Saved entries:
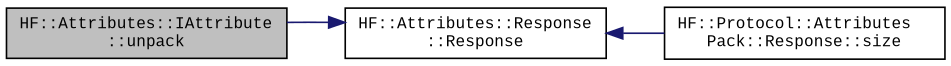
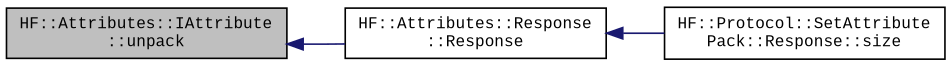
  digraph {
    fontname="Liberation Mono"
    rankdir=LR
    node [color=black fillcolor=white fontname="Liberation Mono" fontsize=10 shape=record style=filled]
    edge [color=midnightblue dir=back fontname="Liberation Mono" fontsize=10 labelfontname=Helvetica labelfontsize=10 style=solid]
    n1 [fillcolor=grey75 fontcolor=black height=0.2 label="HF::Attributes::IAttribute\l::unpack" width=0.4]
    n2 [height=0.2 label="HF::Attributes::Response\l::Response" width=0.4]
-   n3 [height=0.2 label="HF::Protocol::Attributes\lPack::Response::size" width=0.4]
-   n2 -> n1
+   n3 [height=0.2 label="HF::Protocol::SetAttribute\lPack::Response::size" width=0.4]
+   n1 -> n2
    n2 -> n3
  }
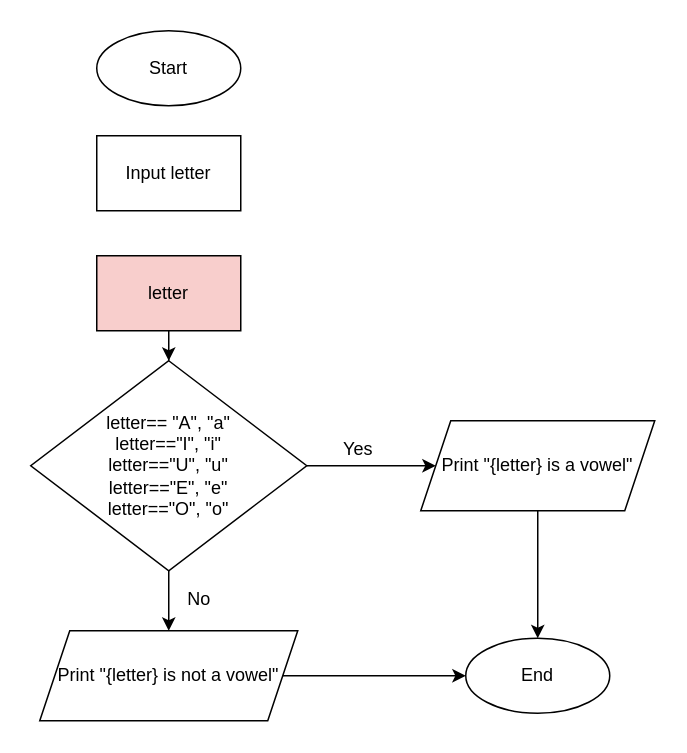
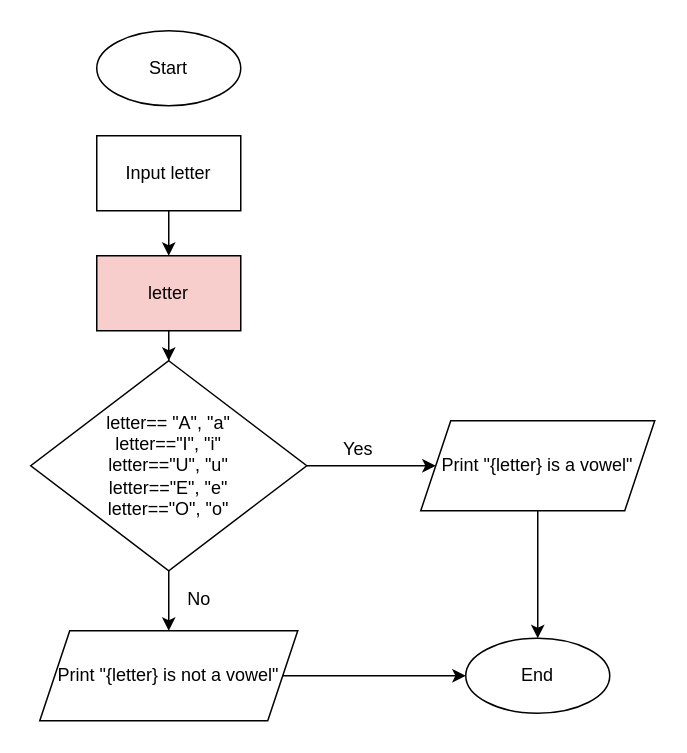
  <mxCell id="0" />
  <mxCell id="1" parent="0" />
  <mxCell id="2" value="Start" style="ellipse;whiteSpace=wrap;html=1;" vertex="1" parent="1"><mxGeometry x="64" y="20" width="96" height="50" as="geometry" /></mxCell>
+ <mxCell id="3" value="" style="edgeStyle=orthogonalEdgeStyle;rounded=0;orthogonalLoop=1;jettySize=auto;html=1;" edge="1" parent="1" source="4" target="6"><mxGeometry relative="1" as="geometry" /></mxCell>
  <mxCell id="4" value="Input letter" style="whiteSpace=wrap;html=1;" vertex="1" parent="1"><mxGeometry x="64" y="90" width="96" height="50" as="geometry" /></mxCell>
  <mxCell id="5" value="" style="edgeStyle=orthogonalEdgeStyle;rounded=0;orthogonalLoop=1;jettySize=auto;html=1;" edge="1" parent="1" source="6" target="12"><mxGeometry relative="1" as="geometry" /></mxCell>
  <mxCell id="6" value="letter" style="whiteSpace=wrap;html=1;fillColor=#f8cecc;" vertex="1" parent="1"><mxGeometry x="64" y="170" width="96" height="50" as="geometry" /></mxCell>
  <mxCell id="7" value="" style="edgeStyle=orthogonalEdgeStyle;rounded=0;orthogonalLoop=1;jettySize=auto;html=1;" edge="1" parent="1" source="8" target="9"><mxGeometry relative="1" as="geometry" /></mxCell>
  <mxCell id="8" value="Print &quot;{letter} is a vowel&quot;" style="shape=parallelogram;perimeter=parallelogramPerimeter;whiteSpace=wrap;html=1;fixedSize=1;" vertex="1" parent="1"><mxGeometry x="280" y="280" width="156" height="60" as="geometry" /></mxCell>
  <mxCell id="9" value="End" style="ellipse;whiteSpace=wrap;html=1;" vertex="1" parent="1"><mxGeometry x="310" y="425" width="96" height="50" as="geometry" /></mxCell>
  <mxCell id="10" value="" style="edgeStyle=orthogonalEdgeStyle;rounded=0;orthogonalLoop=1;jettySize=auto;html=1;" edge="1" parent="1" source="12" target="8"><mxGeometry relative="1" as="geometry" /></mxCell>
  <mxCell id="11" value="" style="edgeStyle=orthogonalEdgeStyle;rounded=0;orthogonalLoop=1;jettySize=auto;html=1;" edge="1" parent="1" source="12" target="14"><mxGeometry relative="1" as="geometry" /></mxCell>
  <mxCell id="12" value="letter== &quot;A&quot;, &quot;a&quot;&lt;br&gt;letter==&quot;I&quot;, &quot;i&quot;&lt;br&gt;letter==&quot;U&quot;, &quot;u&quot;&lt;br&gt;letter==&quot;E&quot;, &quot;e&quot;&lt;br&gt;letter==&quot;O&quot;, &quot;o&quot;" style="rhombus;whiteSpace=wrap;html=1;" vertex="1" parent="1"><mxGeometry x="20" y="240" width="184" height="140" as="geometry" /></mxCell>
  <mxCell id="13" value="" style="edgeStyle=orthogonalEdgeStyle;rounded=0;orthogonalLoop=1;jettySize=auto;html=1;" edge="1" parent="1" source="14" target="9"><mxGeometry relative="1" as="geometry" /></mxCell>
  <mxCell id="14" value="Print &quot;{letter} is not a vowel&quot;" style="shape=parallelogram;perimeter=parallelogramPerimeter;whiteSpace=wrap;html=1;fixedSize=1;" vertex="1" parent="1"><mxGeometry x="26" y="420" width="172" height="60" as="geometry" /></mxCell>
  <mxCell id="15" value="&lt;font style=&quot;font-size: 12px;&quot;&gt;No&lt;/font&gt;" style="text;strokeColor=none;fillColor=none;html=1;fontSize=24;fontStyle=0;verticalAlign=middle;align=center;" vertex="1" parent="1"><mxGeometry x="112" y="390" width="40" height="10" as="geometry" /></mxCell>
  <mxCell id="16" value="&lt;font style=&quot;font-size: 12px&quot;&gt;Yes&lt;/font&gt;" style="text;strokeColor=none;fillColor=none;html=1;fontSize=24;fontStyle=0;verticalAlign=middle;align=center;" vertex="1" parent="1"><mxGeometry x="218" y="290" width="40" height="10" as="geometry" /></mxCell>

WHAT IS NEEDED:
Reproduce every line of the records above verbatim, leaving out the pictures.

ANSWER TO THIS TASK:
  digraph {
    fontname="Liberation Mono"
    rankdir=LR
    node [color=black fillcolor=white fontname="Liberation Mono" fontsize=10 shape=record style=filled]
    edge [color=midnightblue dir=back fontname="Liberation Mono" fontsize=10 labelfontname=Helvetica labelfontsize=10 style=solid]
    n1 [fillcolor=grey75 fontcolor=black height=0.2 label="HF::Attributes::IAttribute\l::unpack" width=0.4]
    n2 [height=0.2 label="HF::Attributes::Response\l::Response" width=0.4]
-   n3 [height=0.2 label="HF::Protocol::Attributes\lPack::Response::size" width=0.4]
-   n2 -> n1
+   n3 [height=0.2 label="HF::Protocol::SetAttribute\lPack::Response::size" width=0.4]
+   n1 -> n2
    n2 -> n3
  }
  <mxCell id="0" />
  <mxCell id="1" parent="0" />
  <mxCell id="2" value="Start" style="ellipse;whiteSpace=wrap;html=1;" vertex="1" parent="1"><mxGeometry x="64" y="20" width="96" height="50" as="geometry" /></mxCell>
+ <mxCell id="3" value="" style="edgeStyle=orthogonalEdgeStyle;rounded=0;orthogonalLoop=1;jettySize=auto;html=1;" edge="1" parent="1" source="4" target="6"><mxGeometry relative="1" as="geometry" /></mxCell>
  <mxCell id="4" value="Input letter" style="whiteSpace=wrap;html=1;" vertex="1" parent="1"><mxGeometry x="64" y="90" width="96" height="50" as="geometry" /></mxCell>
  <mxCell id="5" value="" style="edgeStyle=orthogonalEdgeStyle;rounded=0;orthogonalLoop=1;jettySize=auto;html=1;" edge="1" parent="1" source="6" target="12"><mxGeometry relative="1" as="geometry" /></mxCell>
  <mxCell id="6" value="letter" style="whiteSpace=wrap;html=1;fillColor=#f8cecc;" vertex="1" parent="1"><mxGeometry x="64" y="170" width="96" height="50" as="geometry" /></mxCell>
  <mxCell id="7" value="" style="edgeStyle=orthogonalEdgeStyle;rounded=0;orthogonalLoop=1;jettySize=auto;html=1;" edge="1" parent="1" source="8" target="9"><mxGeometry relative="1" as="geometry" /></mxCell>
  <mxCell id="8" value="Print &quot;{letter} is a vowel&quot;" style="shape=parallelogram;perimeter=parallelogramPerimeter;whiteSpace=wrap;html=1;fixedSize=1;" vertex="1" parent="1"><mxGeometry x="280" y="280" width="156" height="60" as="geometry" /></mxCell>
  <mxCell id="9" value="End" style="ellipse;whiteSpace=wrap;html=1;" vertex="1" parent="1"><mxGeometry x="310" y="425" width="96" height="50" as="geometry" /></mxCell>
  <mxCell id="10" value="" style="edgeStyle=orthogonalEdgeStyle;rounded=0;orthogonalLoop=1;jettySize=auto;html=1;" edge="1" parent="1" source="12" target="8"><mxGeometry relative="1" as="geometry" /></mxCell>
  <mxCell id="11" value="" style="edgeStyle=orthogonalEdgeStyle;rounded=0;orthogonalLoop=1;jettySize=auto;html=1;" edge="1" parent="1" source="12" target="14"><mxGeometry relative="1" as="geometry" /></mxCell>
  <mxCell id="12" value="letter== &quot;A&quot;, &quot;a&quot;&lt;br&gt;letter==&quot;I&quot;, &quot;i&quot;&lt;br&gt;letter==&quot;U&quot;, &quot;u&quot;&lt;br&gt;letter==&quot;E&quot;, &quot;e&quot;&lt;br&gt;letter==&quot;O&quot;, &quot;o&quot;" style="rhombus;whiteSpace=wrap;html=1;" vertex="1" parent="1"><mxGeometry x="20" y="240" width="184" height="140" as="geometry" /></mxCell>
  <mxCell id="13" value="" style="edgeStyle=orthogonalEdgeStyle;rounded=0;orthogonalLoop=1;jettySize=auto;html=1;" edge="1" parent="1" source="14" target="9"><mxGeometry relative="1" as="geometry" /></mxCell>
  <mxCell id="14" value="Print &quot;{letter} is not a vowel&quot;" style="shape=parallelogram;perimeter=parallelogramPerimeter;whiteSpace=wrap;html=1;fixedSize=1;" vertex="1" parent="1"><mxGeometry x="26" y="420" width="172" height="60" as="geometry" /></mxCell>
  <mxCell id="15" value="&lt;font style=&quot;font-size: 12px;&quot;&gt;No&lt;/font&gt;" style="text;strokeColor=none;fillColor=none;html=1;fontSize=24;fontStyle=0;verticalAlign=middle;align=center;" vertex="1" parent="1"><mxGeometry x="112" y="390" width="40" height="10" as="geometry" /></mxCell>
  <mxCell id="16" value="&lt;font style=&quot;font-size: 12px&quot;&gt;Yes&lt;/font&gt;" style="text;strokeColor=none;fillColor=none;html=1;fontSize=24;fontStyle=0;verticalAlign=middle;align=center;" vertex="1" parent="1"><mxGeometry x="218" y="290" width="40" height="10" as="geometry" /></mxCell>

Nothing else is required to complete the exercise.